Items from a dataset
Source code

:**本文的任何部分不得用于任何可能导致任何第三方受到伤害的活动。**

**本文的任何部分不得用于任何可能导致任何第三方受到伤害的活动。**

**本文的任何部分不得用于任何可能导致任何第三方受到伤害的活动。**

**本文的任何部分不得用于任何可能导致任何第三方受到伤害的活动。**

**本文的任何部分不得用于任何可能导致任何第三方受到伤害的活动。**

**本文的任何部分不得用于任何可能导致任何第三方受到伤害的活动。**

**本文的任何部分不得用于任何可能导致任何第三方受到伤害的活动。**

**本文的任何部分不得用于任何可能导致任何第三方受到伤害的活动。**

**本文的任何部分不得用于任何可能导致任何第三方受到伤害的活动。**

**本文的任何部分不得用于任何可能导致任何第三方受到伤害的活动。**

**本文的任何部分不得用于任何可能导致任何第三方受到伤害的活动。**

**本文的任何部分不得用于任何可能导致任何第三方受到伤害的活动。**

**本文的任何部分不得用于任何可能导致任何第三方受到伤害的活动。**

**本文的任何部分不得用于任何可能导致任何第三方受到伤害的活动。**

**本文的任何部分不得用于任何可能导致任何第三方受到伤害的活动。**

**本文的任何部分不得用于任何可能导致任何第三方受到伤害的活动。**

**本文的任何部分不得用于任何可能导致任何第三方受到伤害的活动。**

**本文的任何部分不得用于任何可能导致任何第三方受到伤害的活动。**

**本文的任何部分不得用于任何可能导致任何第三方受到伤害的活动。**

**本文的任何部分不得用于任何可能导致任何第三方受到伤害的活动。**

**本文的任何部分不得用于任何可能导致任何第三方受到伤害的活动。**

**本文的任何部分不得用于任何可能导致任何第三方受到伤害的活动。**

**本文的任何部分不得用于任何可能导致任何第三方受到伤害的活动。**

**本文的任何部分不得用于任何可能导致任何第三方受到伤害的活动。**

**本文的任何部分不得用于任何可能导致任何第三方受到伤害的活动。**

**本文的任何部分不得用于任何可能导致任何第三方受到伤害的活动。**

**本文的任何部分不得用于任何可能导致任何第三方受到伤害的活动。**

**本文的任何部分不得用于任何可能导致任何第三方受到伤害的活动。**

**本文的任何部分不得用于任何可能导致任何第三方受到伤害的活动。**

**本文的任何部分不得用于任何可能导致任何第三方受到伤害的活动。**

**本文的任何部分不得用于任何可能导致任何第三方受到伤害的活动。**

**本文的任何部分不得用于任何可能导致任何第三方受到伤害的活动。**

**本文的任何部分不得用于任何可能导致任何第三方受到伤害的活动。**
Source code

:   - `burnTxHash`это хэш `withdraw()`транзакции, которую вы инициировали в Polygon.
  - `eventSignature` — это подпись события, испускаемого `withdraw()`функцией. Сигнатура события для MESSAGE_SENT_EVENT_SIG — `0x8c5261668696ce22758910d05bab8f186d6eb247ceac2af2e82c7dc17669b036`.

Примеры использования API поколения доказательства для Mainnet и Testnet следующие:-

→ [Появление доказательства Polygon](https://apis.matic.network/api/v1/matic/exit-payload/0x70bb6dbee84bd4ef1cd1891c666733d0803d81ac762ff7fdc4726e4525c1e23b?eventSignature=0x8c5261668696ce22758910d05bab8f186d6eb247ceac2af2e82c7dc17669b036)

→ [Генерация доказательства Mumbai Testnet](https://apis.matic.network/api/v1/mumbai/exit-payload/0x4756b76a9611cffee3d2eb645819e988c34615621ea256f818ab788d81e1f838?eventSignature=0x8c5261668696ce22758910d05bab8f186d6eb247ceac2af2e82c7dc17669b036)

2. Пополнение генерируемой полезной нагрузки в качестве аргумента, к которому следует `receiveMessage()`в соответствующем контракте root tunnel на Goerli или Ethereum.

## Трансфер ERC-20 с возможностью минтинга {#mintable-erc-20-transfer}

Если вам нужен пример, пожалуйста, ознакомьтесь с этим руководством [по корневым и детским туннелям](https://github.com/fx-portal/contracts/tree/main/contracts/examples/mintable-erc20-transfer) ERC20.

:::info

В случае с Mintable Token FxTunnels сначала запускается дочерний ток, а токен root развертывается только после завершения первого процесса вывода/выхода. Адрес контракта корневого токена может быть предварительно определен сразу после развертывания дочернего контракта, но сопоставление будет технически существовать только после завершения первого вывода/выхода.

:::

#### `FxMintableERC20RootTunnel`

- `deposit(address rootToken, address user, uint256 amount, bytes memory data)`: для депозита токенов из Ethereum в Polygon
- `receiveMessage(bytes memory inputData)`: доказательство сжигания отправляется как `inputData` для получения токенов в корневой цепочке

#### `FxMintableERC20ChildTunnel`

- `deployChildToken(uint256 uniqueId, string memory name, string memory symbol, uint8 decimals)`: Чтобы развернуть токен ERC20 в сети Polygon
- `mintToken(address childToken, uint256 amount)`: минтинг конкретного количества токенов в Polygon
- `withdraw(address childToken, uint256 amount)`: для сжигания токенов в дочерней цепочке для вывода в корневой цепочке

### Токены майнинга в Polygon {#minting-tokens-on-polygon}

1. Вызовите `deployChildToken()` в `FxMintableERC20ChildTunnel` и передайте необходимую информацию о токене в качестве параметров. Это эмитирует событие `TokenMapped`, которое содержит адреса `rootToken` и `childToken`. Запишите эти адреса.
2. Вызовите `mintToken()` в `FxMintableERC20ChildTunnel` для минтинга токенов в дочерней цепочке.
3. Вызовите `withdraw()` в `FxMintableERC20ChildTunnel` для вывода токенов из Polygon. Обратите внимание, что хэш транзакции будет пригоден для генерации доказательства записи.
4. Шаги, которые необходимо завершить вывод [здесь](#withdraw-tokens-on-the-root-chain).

==

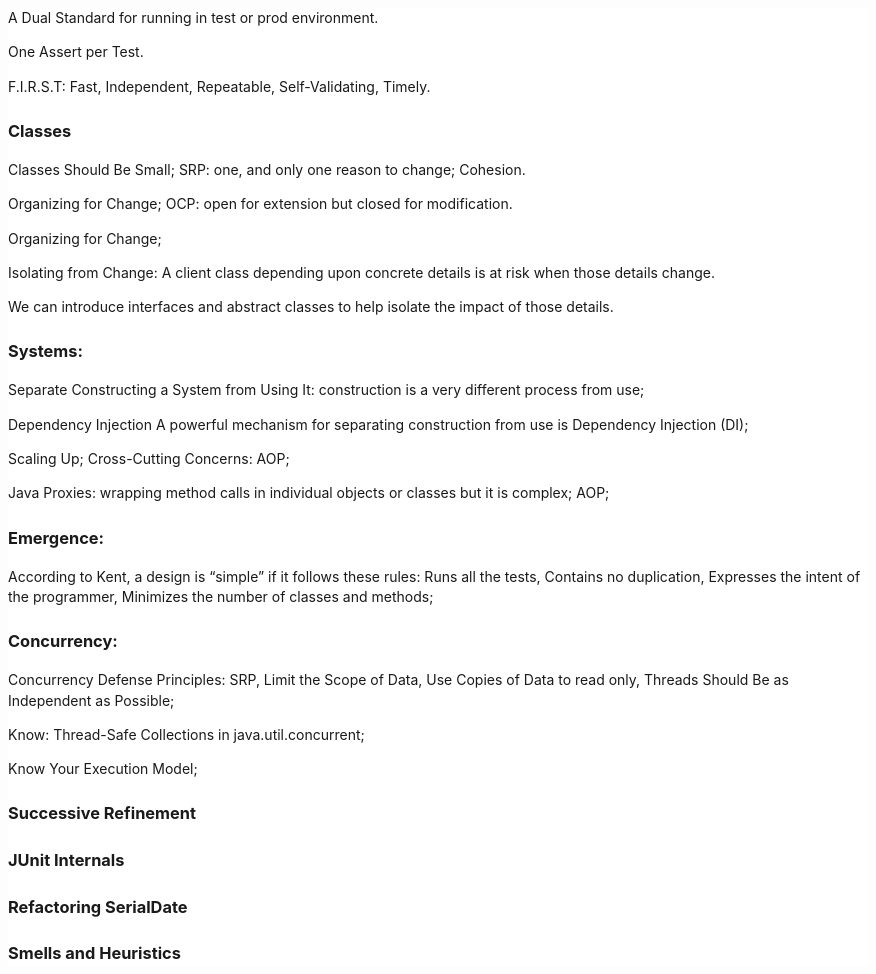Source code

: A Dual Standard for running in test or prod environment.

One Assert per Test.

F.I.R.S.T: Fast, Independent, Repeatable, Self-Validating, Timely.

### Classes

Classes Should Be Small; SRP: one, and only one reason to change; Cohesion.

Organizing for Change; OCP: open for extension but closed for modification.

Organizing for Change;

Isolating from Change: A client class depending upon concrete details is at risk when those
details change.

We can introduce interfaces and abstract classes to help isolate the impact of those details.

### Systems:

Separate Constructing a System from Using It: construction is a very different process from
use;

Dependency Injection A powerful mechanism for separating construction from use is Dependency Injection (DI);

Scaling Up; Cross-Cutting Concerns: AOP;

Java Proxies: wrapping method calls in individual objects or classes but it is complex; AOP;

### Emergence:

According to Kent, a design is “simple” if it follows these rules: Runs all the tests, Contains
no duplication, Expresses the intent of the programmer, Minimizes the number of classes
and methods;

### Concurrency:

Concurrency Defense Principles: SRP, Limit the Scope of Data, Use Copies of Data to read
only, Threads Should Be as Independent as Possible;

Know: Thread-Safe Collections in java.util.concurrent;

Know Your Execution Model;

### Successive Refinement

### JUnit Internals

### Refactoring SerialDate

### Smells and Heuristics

▸ Work required
From the entries above, extract only the lines running from the one containing "Dependency Injection A" through the one containing "### Smells and Heuristics", inclusive.

▸ Problem solution
Dependency Injection A powerful mechanism for separating construction from use is Dependency Injection (DI);

Scaling Up; Cross-Cutting Concerns: AOP;

Java Proxies: wrapping method calls in individual objects or classes but it is complex; AOP;

### Emergence:

According to Kent, a design is “simple” if it follows these rules: Runs all the tests, Contains
no duplication, Expresses the intent of the programmer, Minimizes the number of classes
and methods;

### Concurrency:

Concurrency Defense Principles: SRP, Limit the Scope of Data, Use Copies of Data to read
only, Threads Should Be as Independent as Possible;

Know: Thread-Safe Collections in java.util.concurrent;

Know Your Execution Model;

### Successive Refinement

### JUnit Internals

### Refactoring SerialDate

### Smells and Heuristics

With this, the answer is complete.